From International Viewpoints (IVy) Issue 4 - December 1991
By Mark Jones, USA
Giving Focus To Our Lives
We've probably all experienced times in our lifes when we've really
been intent and focused on something that we wanted to accomplish. At
such times it's likely that we felt excited and exhilerated. The
intention, the focus and the feelings go hand in hand. The more we
have of them the higher will be the probability of achieving what we
Unfortunately, we are prone to live much of our lives without being
totally sure of what we want, or to be really focused and intending to
get it. We may not have decided or specifically defined what we want.
Instead, we may have settled for something which seemed safely within
our means, or adopted suggestions from our parents, peers or gurus.
The philosophy which so many of us studied emphasized the formulation
of goals and purposes as major orientation points. For the most part
these were to be measurable in physical universe terms, i.e. terms
that could be statisized, such as a completions, income, profits, or
status. We may have even adopted measurements of progress toward our
personal goals, such as successfully responding to particular sets of
commands or introspection questions to end phenomenon with a status
symbol attached to them.
These did provide focus, and when we added our intention, often lead
to feelings of excitement. How much they contributed to our personal
evolvement as spiritual beings is another question? If, as some
suggest, we share basic purposes in each lifetime of wanting to become
more evolved, spiritual beings; what might be our specific wants and
objectives? Would our focuses be more on the measurable results of
what we do or accomplish, or on the qualities we develop in ourselves
in the activities in which we engage?
What sort of aims?
If we chose to be leaders, would we measure our success more by the
area or number of people led, or by the loving, responsible attitudes
we had and imbued by word or deed?
As theta beings, what inner growth would we like to achieve?

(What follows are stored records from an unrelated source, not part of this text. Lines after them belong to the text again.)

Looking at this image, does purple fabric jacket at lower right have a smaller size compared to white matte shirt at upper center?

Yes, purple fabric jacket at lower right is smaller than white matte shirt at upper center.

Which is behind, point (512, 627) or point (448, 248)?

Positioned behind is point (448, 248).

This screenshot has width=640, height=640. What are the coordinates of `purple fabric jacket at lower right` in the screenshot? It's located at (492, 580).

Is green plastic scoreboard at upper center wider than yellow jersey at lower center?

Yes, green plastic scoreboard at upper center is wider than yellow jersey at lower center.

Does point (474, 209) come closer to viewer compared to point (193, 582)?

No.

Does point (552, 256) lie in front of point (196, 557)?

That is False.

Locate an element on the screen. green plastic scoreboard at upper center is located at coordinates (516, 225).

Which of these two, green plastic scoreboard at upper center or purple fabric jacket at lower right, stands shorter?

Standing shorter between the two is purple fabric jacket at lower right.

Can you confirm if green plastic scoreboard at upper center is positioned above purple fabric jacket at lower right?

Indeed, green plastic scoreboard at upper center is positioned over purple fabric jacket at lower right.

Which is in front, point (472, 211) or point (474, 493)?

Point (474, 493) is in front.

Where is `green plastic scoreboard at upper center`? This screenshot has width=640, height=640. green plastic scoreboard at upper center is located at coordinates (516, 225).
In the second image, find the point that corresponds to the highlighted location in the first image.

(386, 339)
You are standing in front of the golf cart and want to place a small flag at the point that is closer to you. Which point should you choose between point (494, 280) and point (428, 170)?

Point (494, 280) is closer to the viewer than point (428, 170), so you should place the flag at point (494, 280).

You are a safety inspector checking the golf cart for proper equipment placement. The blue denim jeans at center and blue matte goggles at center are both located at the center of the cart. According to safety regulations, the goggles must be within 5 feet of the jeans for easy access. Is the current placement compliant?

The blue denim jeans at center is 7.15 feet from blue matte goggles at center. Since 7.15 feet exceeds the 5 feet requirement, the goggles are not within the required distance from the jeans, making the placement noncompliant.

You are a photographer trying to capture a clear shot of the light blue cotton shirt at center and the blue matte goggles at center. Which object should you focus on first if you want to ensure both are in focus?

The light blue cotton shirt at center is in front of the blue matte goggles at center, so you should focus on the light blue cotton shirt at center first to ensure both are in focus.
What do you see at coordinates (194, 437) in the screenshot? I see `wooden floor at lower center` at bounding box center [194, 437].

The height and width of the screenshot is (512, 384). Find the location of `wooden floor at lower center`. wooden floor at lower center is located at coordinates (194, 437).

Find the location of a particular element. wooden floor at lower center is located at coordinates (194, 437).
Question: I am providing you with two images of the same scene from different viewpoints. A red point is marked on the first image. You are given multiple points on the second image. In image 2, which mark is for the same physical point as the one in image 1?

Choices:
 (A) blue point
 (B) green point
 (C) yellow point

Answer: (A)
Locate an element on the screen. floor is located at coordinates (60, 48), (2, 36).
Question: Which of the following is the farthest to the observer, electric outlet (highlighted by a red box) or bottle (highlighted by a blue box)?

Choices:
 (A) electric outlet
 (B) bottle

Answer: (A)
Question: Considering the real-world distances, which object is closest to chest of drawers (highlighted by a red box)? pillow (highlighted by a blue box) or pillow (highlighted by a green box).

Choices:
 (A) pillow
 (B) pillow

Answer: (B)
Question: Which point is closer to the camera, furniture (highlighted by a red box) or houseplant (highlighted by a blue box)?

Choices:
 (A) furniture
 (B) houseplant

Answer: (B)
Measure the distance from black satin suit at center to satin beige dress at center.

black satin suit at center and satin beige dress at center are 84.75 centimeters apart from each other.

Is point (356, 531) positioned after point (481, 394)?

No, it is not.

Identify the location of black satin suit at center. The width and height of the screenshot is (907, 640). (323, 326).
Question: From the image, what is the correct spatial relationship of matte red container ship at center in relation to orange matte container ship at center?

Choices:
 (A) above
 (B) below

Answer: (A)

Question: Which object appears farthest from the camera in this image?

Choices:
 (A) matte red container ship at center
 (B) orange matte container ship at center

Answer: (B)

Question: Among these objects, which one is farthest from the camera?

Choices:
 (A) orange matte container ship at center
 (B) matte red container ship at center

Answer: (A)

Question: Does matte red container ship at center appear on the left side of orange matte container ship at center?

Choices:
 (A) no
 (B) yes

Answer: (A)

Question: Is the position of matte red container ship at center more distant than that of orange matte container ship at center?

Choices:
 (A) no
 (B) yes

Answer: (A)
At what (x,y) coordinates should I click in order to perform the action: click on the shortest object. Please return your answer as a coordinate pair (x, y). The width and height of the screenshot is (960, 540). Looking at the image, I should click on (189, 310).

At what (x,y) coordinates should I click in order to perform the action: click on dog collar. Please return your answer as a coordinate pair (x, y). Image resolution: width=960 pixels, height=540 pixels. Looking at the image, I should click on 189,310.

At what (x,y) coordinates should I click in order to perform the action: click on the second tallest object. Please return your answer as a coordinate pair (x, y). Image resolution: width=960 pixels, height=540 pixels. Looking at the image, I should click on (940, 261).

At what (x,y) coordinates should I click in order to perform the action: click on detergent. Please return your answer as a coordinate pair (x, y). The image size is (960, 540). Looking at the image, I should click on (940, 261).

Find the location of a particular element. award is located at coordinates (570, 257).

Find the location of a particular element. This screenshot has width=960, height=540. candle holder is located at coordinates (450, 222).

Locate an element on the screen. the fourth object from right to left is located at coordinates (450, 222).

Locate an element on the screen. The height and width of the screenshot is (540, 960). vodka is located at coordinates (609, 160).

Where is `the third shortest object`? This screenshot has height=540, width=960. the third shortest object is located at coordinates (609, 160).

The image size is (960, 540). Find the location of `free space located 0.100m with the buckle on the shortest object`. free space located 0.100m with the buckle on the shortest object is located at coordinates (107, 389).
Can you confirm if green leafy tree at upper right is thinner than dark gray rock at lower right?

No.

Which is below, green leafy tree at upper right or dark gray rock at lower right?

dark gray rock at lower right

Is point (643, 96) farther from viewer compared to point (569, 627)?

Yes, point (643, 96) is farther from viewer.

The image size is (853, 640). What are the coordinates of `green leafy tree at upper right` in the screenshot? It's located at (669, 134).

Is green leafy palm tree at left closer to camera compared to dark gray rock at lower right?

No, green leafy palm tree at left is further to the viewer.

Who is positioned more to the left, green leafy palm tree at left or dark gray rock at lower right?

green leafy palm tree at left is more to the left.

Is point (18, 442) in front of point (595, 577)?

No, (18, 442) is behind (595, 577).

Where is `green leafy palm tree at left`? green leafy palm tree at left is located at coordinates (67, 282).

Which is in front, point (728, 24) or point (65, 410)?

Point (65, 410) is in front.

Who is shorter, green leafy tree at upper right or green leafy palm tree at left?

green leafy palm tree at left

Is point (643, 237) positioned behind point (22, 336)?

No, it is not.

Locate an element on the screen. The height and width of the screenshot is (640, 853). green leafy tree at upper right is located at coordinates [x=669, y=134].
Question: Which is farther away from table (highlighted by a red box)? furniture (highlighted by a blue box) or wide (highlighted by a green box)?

Would we desire to be infinitely loving without conditions?
Would we want to have character based on ideals and principles that
expressed our highest sense of ethics.
Would we want to have an attitude of truly granting beingness to
ourselves and others as we are, warts and all, or to be critical and
judgemental of ourselves and others?
Would we want to have such trust in ourselves and our alignment with
the universe which supports us as to be confident of the successful
outcome of whatever we become involved in?
Would we want to achieve status in order to have a sense of self worth
or to be so well 'centered' and 'aligned' with our inner or higher
self so that we know and own our true worth?
Would we prefer to have a temperament of patience and trust or of
impatient demanding of perfection?
Would we want to be forgiving of ourselves and others, or to hang on
to the guilt, shame or blame?
Would we prefer to view the universe as friendly or as threatening?
Would we prefer to interact with others and the universe with
synchronisity or with force and domination?
Would we rather operate as beings with joy and excitement or in pain
Would we prefer to be in radiant health with abundant energy or to be
ill and drained?
Would we prefer to be explorative and creative or strive to repeat
what we'd learned with uniform perfection?
Knowing what we want to learn and achieve, perticularly within
ourselves is critically important. Since we are constantly changing,
and hopefully expanding, these objectives can change and may often
need to be thought, out afresh. Obviously, on whatever we decide, the
number of levels we've completed doesn't measure our progress toward
them. Only we can do that.
Whenever we give ourselves clearer direction and focus, our success in
and enjoyment of life will improve. Even having better focus on what
we want to achieve today will increase our excitement and results in
that period. The more clearly that we can visualize the qualities we
want, and the type person we want to be in our activities, the more
joy and fulfillment we'll have in this learning experience and in our
lives. There's a lot of truth in the old adage, "It's not whether we
win or lose, but how we play the game". To this might be added, "It's
deciding the type player we want to be, and the developing the
qualities we want to be, and the developing the qualities we want to
have within ourselves that makes the game of life exciting and fun".
Isn't that what evolvement is all about?